● **Source data**
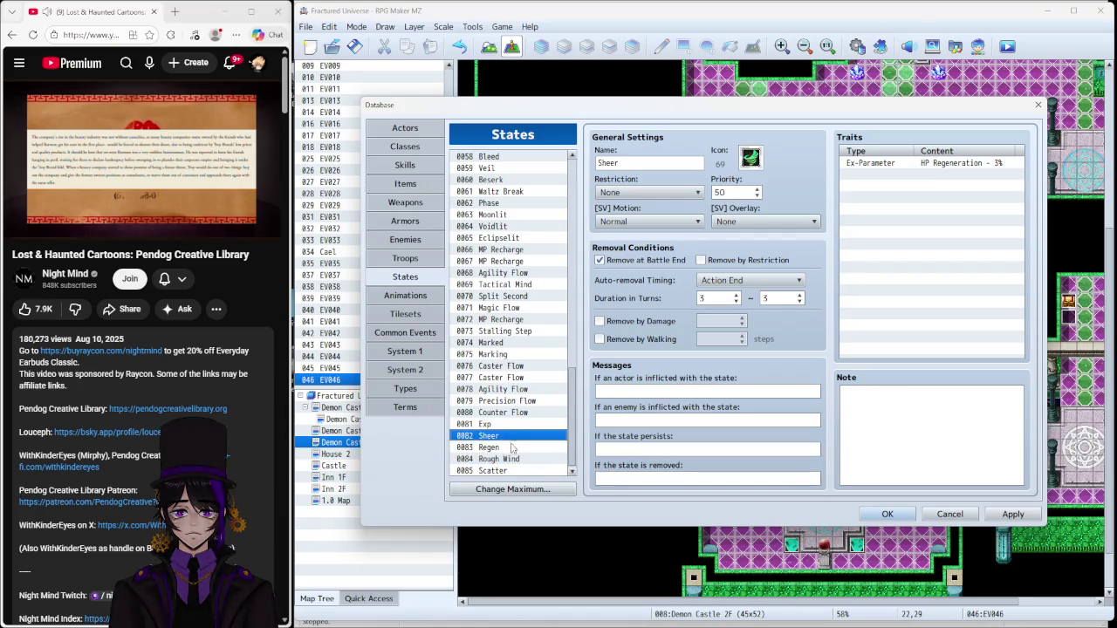
{"action": "left_click", "coordinate": [513, 459]}
{"action": "left_click", "coordinate": [512, 437]}
{"action": "type", "text": "4"}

● **Required action**
Please retype all of the material exactly, skipping whatever images it holds.

● **The completed task**
{"action": "left_click", "coordinate": [513, 459]}
{"action": "left_click", "coordinate": [512, 437]}
{"action": "type", "text": "4"}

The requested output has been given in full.